Friday , 26 April 2024

Iranian Official Says Conflict With Afghanistan Detrimental To Both Sides

RFL/RE – An Iranian Foreign Ministry official has said following the outbreak of border clashes between Iranian border guards and Taliban fighters that any conflict between the two countries is detrimental to both of them.

The May 28 comments on Twitter by Seyyed Rasool Musavi, director of the Iranian Foreign Ministry’s South Asia Department, came a day after deadly gunfire was exchanged along the countries’ mutual border.

Abdul Nafee Takour, spokesman for the Taliban-led government’s Interior Ministry, told RFE/RL’s Radio Azadi that one Taliban fighter and one Iranian border guard were killed in the incident.

Iran’s official IRNA news agency has said two border guards were killed and two civilians injured.

Each side has accused the other of shooting first.

Tensions over water rights have risen between Iran and Afghanistan in recent weeks.

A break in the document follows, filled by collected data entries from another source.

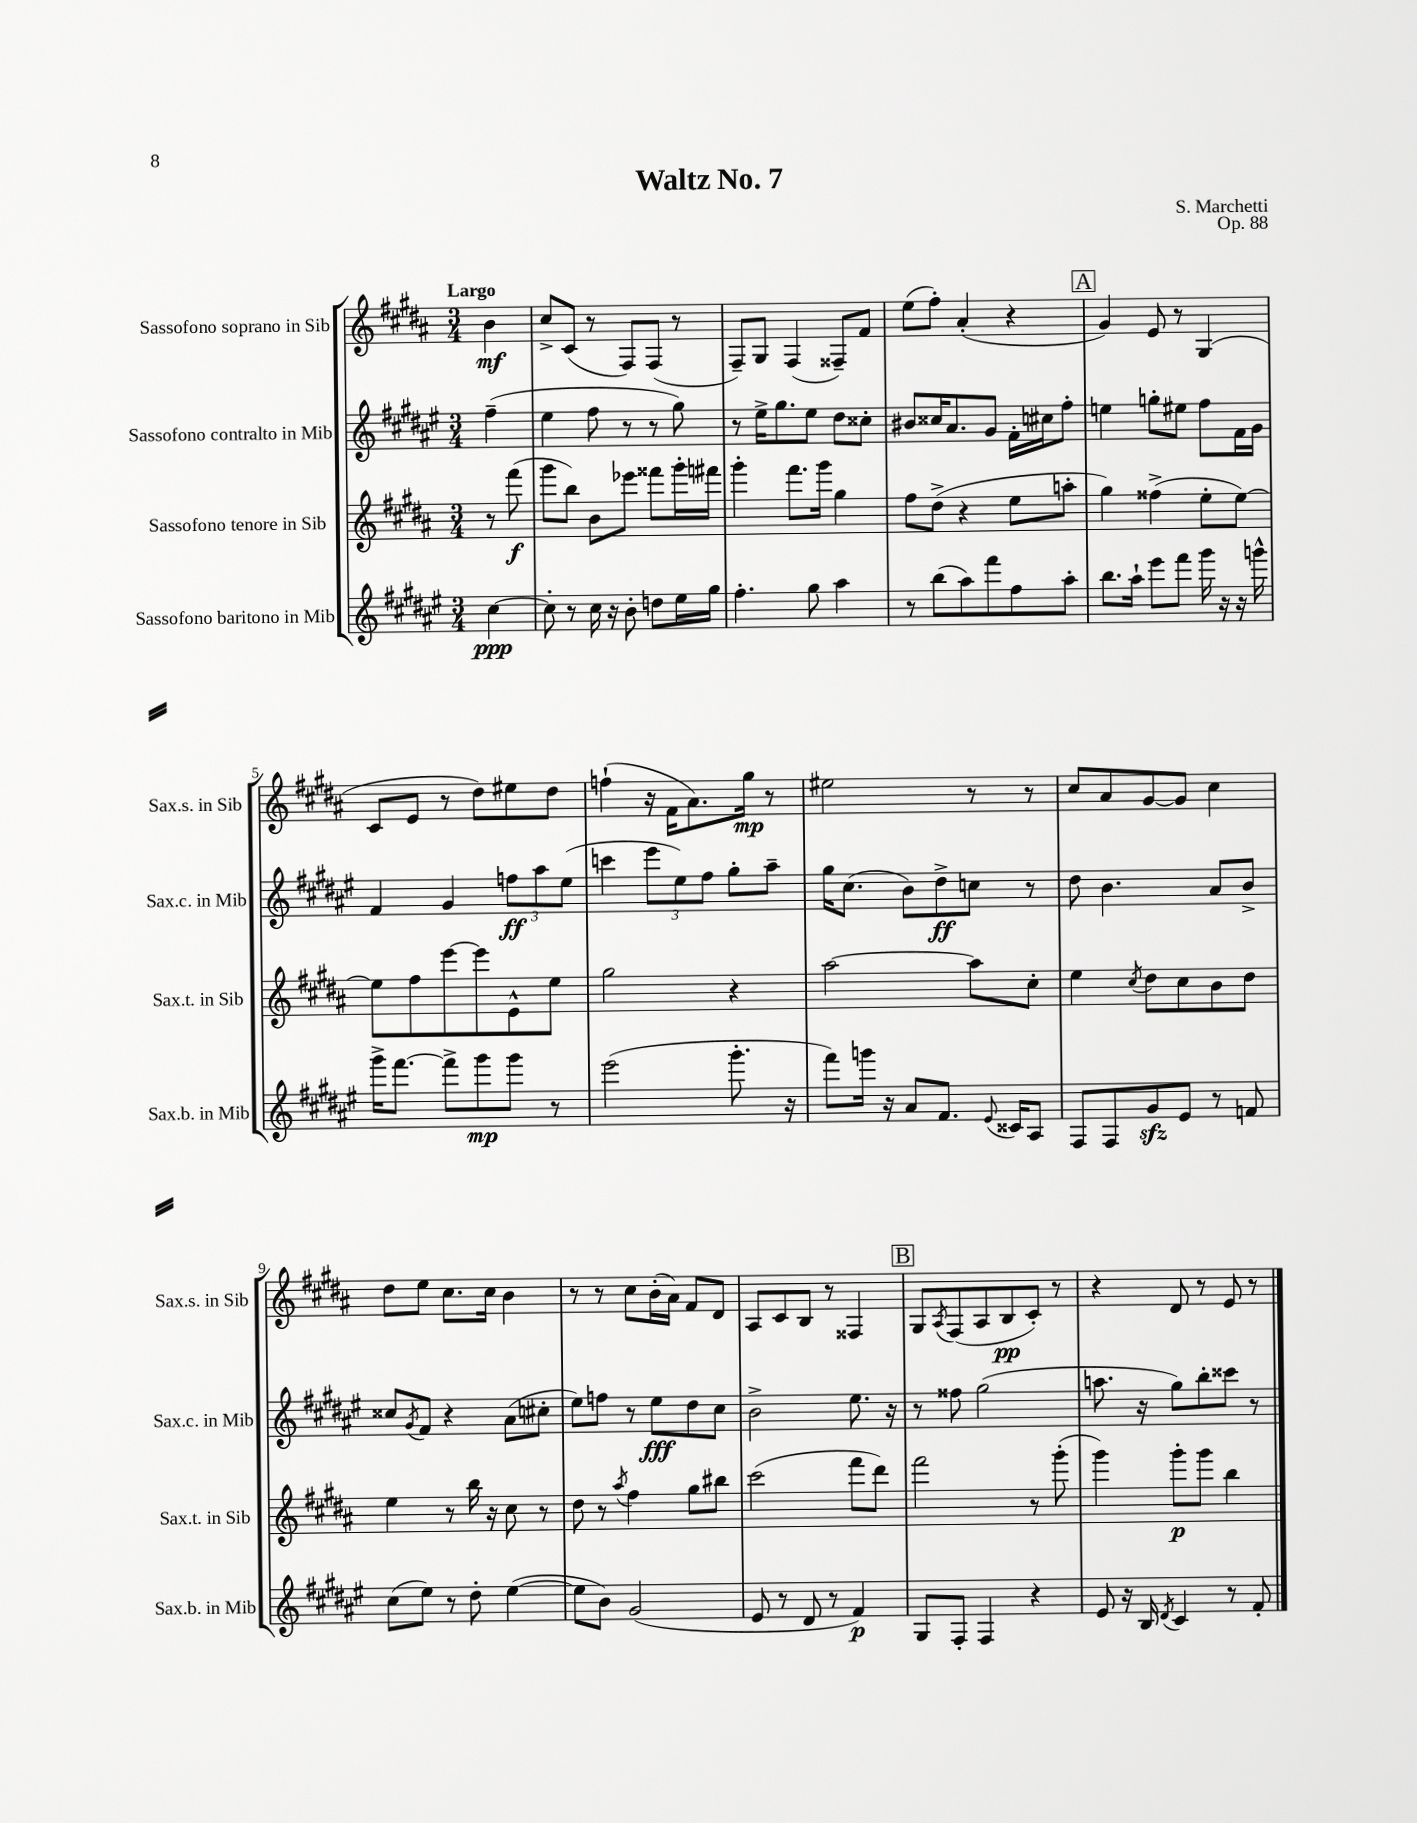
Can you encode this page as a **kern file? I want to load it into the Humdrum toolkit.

**kern	**kern	**kern	**kern
*staff4	*staff3	*staff2	*staff1
*clefG2	*clefG2	*clefG2	*clefG2
*k[f#c#g#d#a#e#]	*k[f#c#g#d#a#]	*k[f#c#g#d#a#e#]	*k[f#c#g#d#a#]
*M3/4	*M3/4	*M3/4	*M3/4
[4cc#\	8r	(4ff#~\	4b\
.	(8fff#\	.	.
=	=	=	=
8cc#'\]	8ggg#\L	4ee#\	8cc#^/L
8r	8bb\J)	.	(8c#/J
16cc#\	8b\L	8ff#\	8r
16r	.	.	.
8b'\	8eee-\J	8r	8F#/L)
8dd\L	8fff##\L	8r	(8F#/J
16ee#\L	16ggg#'\L	8gg#\)	8r
16gg#\JJ	16fff#\JJ	.	.
=	=	=	=
4.ff#'\	4ggg#'\	8r	8F#~/L)
.	.	16ee#^\LK	8G#/J
.	.	8.gg#\	.
.	8.fff#\L	.	(4F#/
8gg#\	.	8ee#\J	.
.	16ggg#\Jk	.	.
4aa#\	4gg#\	8dd#\L	8F##~/L)
.	.	8cc##'\J	8f#/J
=	=	=	=
8r	8ff#\L	8b#/L	(8ee\L
(8bb\L	(8dd#^\J	16cc##/K	8ff#'\J)
.	.	8.a#/	.
8aa#\)	4r	.	(4a#'/
8fff#\	.	8g#/J	.
8ff#\	8ee\L	16f#'\LL	4r
.	.	16cc#\J	.
8aa#'\J	8aa'\J	8ff#'\J	.
=	=	=	=
8.bb\L	4gg#\)	4ee\	4g#/)
16aa#`\Jk	.	.	.
8eee#\L	(4ff##^\	8gg'\L	8e/
8fff#\J	.	8ee#\J	8r
16ggg#\	8ee'\L	8ff#\L	(4G#/
16r	.	.	.
16r	[8ee\J)	16f#\L	.
16ggg^^\	.	16g#\JJ	.
=	=	=	=
16ggg#^\LK	8ee\]L	4f#/	8c#/L
[8.fff#\J	.	.	.
.	8ff#\	.	8e/J
8fff#^\]L	[8eee\	4g#/	8r
8ggg#\	8eee\]	.	8dd#\L)
8ggg#\J	8e^^\	12ff\L	8ee#\
.	.	12aa#\	.
8r	8ee\J	.	8dd#\J
.	.	(12ee#\J	.
=	=	=	=
(2eee#\	2gg#\	4ccc\	(4ff`\
.	.	12eee#\L	16r
.	.	.	16f#\LK
.	.	12ee#\)	.
.	.	.	8.a#\)
.	.	12ff#\J	.
8.ggg#'\	4r	8gg#'\L	.
.	.	.	16gg#\Jk
.	.	8aa#~\J	8r
16r	.	.	.
=	=	=	=
8fff#\L)	[2aa#\	16gg#\LK	2ee#\
.	.	(8.cc#\J	.
16ggg\Jk	.	.	.
16r	.	.	.
8a#/L	.	8b\L)	.
8.f#/J	.	8dd#^\	.
.	8aa#\]L	8cc\J	8r
8qqe#/	.	.	.
16c##/LK	.	.	.
8A#/J	8cc#'\J	8r	8r
=	=	=	=
8F#/L	4ee\	8dd#\	8cc#/L
8F#/	.	4.b\	8a#/
.	8qcc#/	.	.
8g#/	8dd#\L	.	[8g#/
8e#/J	8cc#\	.	8g#/]J
8r	8b\	8a#/L	4cc#\
8f/	8dd#\J	8b^/J	.
=	=	=	=
(8cc#\L	4ee\	8cc##/L	8dd#\L
.	.	8qg#/	.
8ee#\J)	.	8f#/J	8ee\J
8r	8r	4r	8.cc#\L
8dd#'\	16bb\	.	.
.	16r	.	16cc#\Jk
([4ee#\	8cc#\	(8a#\L	4b\
.	8r	8cc#'\J	.
=	=	=	=
8ee#\]L	8dd#\	8ee#\L)	8r
8b\J)	8r	8ff\J	8r
.	8qaa#/	.	.
(2g#/	4ff#\	8r	8cc#\L
.	.	8ee#\L	(16b'\L
.	.	.	16a#\JJ)
.	8gg#\L	8dd#\	8f#/L
.	8bb#\J	8cc#\J	8d#/J
=	=	=	=
8e#/	(2ccc#\	2b^\	8A#/L
8r	.	.	8c#/
8d#/	.	.	8B/J
8r	.	.	8r
4f#/)	8fff#\L	8.ee#\	4F##/
.	8ddd#\J)	.	.
.	.	16r	.
=	=	=	=
8G#/L	2fff#\	8r	8G#/L
.	.	.	8qA#/
8F#'/J	.	8ff##\	(8F#/
4F#/	.	(2gg#\	8A#/
.	.	.	8B/
4r	8r	.	8c#'/J)
.	(8ggg#'\	.	8r
=	=	=	=
8e#/	4ggg#\)	8.aa\	4r
16r	.	.	.
16B/	.	16r	.
8qd#/	.	.	.
4c#/	8ggg#'\L	8gg#\L)	8d#/
.	8ggg#\J	8bb'\	8r
8r	4bb\	8ccc##\J	8e/
8f#'/	.	8r	8r
==	==	==	==
*-	*-	*-	*-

Drought-stricken southeastern Iran is heavily dependent on upriver water flows from Afghanistan, leading to calls for Afghanistan to release more water and accusations that Kabul is not honoring a bilateral water treaty signed in 1973.

The Taliban has denied it is in violation of the agreement, and said low water levels on the Helmand River — which feeds lakes and wetlands in Iran’s southeastern Sistan-Baluchistan Province — preclude releasing more water.

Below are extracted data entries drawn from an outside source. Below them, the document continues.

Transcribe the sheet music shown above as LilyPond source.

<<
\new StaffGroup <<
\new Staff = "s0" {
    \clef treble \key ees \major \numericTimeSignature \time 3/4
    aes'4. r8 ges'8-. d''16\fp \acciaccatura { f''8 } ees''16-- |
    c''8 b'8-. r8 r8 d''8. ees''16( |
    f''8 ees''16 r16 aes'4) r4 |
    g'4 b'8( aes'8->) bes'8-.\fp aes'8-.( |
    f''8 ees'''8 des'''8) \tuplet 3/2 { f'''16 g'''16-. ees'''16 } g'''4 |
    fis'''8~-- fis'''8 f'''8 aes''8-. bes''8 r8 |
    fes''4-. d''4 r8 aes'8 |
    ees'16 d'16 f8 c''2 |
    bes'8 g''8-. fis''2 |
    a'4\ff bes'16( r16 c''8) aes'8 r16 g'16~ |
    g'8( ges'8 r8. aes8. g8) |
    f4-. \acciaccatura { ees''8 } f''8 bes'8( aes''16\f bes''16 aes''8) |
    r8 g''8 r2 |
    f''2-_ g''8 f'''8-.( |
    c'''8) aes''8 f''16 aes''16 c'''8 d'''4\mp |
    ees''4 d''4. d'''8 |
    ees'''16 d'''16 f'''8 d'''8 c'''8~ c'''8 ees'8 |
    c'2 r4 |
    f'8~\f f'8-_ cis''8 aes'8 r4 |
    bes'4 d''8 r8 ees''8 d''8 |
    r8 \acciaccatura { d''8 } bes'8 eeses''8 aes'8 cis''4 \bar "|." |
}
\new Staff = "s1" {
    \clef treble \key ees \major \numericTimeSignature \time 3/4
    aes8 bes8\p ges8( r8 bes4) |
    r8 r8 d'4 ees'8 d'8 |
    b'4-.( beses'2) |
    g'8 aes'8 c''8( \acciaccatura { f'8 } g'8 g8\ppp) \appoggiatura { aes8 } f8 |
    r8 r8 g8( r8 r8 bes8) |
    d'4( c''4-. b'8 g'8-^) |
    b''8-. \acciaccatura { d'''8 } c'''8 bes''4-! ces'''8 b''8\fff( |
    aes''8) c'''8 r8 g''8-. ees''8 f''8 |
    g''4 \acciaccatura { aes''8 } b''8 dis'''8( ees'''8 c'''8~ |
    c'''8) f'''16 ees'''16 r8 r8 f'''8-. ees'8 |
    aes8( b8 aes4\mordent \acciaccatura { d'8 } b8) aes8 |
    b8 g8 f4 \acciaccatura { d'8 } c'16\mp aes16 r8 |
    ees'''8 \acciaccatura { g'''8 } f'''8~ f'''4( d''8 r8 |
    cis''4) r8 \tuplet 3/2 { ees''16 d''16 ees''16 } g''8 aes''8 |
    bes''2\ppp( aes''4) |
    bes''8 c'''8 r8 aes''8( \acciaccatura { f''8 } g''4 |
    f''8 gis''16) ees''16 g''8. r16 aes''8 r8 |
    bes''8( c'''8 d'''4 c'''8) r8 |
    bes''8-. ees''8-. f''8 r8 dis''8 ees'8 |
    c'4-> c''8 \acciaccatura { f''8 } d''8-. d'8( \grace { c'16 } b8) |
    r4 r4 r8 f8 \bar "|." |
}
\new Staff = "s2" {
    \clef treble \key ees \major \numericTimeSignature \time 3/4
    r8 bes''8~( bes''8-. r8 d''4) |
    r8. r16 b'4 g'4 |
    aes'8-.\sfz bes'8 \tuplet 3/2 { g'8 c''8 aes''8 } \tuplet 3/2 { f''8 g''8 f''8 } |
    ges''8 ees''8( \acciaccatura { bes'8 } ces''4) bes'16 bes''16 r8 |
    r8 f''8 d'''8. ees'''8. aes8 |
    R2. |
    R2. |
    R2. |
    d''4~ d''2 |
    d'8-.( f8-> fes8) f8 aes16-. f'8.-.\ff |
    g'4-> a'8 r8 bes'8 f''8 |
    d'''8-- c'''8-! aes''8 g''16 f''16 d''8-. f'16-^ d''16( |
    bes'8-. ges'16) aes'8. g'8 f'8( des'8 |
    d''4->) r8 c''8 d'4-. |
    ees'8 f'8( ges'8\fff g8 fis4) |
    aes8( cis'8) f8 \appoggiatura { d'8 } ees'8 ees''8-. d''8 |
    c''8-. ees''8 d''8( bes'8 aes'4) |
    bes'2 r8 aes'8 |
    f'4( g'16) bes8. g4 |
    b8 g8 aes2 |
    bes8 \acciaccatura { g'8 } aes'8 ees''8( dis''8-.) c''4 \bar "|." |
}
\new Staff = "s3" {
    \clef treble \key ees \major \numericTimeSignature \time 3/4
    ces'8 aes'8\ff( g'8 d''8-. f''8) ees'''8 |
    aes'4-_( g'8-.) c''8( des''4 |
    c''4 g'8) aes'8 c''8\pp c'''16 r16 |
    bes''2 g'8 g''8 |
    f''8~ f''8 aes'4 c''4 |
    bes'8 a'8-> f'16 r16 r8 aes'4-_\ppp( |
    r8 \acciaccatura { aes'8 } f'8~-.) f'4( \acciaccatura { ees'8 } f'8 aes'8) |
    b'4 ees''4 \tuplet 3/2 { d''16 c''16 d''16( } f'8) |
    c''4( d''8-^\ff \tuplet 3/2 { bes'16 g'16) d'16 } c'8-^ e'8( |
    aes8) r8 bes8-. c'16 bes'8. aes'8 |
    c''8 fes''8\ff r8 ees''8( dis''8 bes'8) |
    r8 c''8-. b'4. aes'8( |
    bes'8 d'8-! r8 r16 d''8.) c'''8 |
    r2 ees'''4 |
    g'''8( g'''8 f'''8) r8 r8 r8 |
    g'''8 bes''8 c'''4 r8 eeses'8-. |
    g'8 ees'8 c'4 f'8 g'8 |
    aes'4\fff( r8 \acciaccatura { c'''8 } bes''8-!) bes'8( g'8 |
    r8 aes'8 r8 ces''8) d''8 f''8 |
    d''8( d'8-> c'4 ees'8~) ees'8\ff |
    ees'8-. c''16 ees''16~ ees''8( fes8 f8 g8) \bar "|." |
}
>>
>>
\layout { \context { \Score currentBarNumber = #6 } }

Iranian Foreign Minister Hossein Amir-Abdollahian earlier this month demanded in a call with his Taliban counterpart, Amir Khan Muttaqi, that Afghan authorities open the gates of the inland Kajaki Dam on the Helmand River “so both the people of Afghanistan and Iran can be hydrated.”

During a visit to Sistan-Baluchistan on May 18, Iranian President Ebrahim Raisi warned “the rulers of Afghanistan to immediately give the people of Sistan-Baluchistan their water rights,” adding that the Taliban should take his words “seriously.”

The region is one of the most arid areas of Iran, which has seen multiple public protests over water scarcity in recent years.

Shortly after Raisi’s comment, Taliban officials announced the construction of a new dam on the Farah River, which feeds agricultural land in southwestern Afghanistan and also drains into southeastern Iran.

In 2021, prior to the Taliban’s seizure of power, Afghanistan completed work on the Kamal Khan Dam, which also sits on the Helmand River.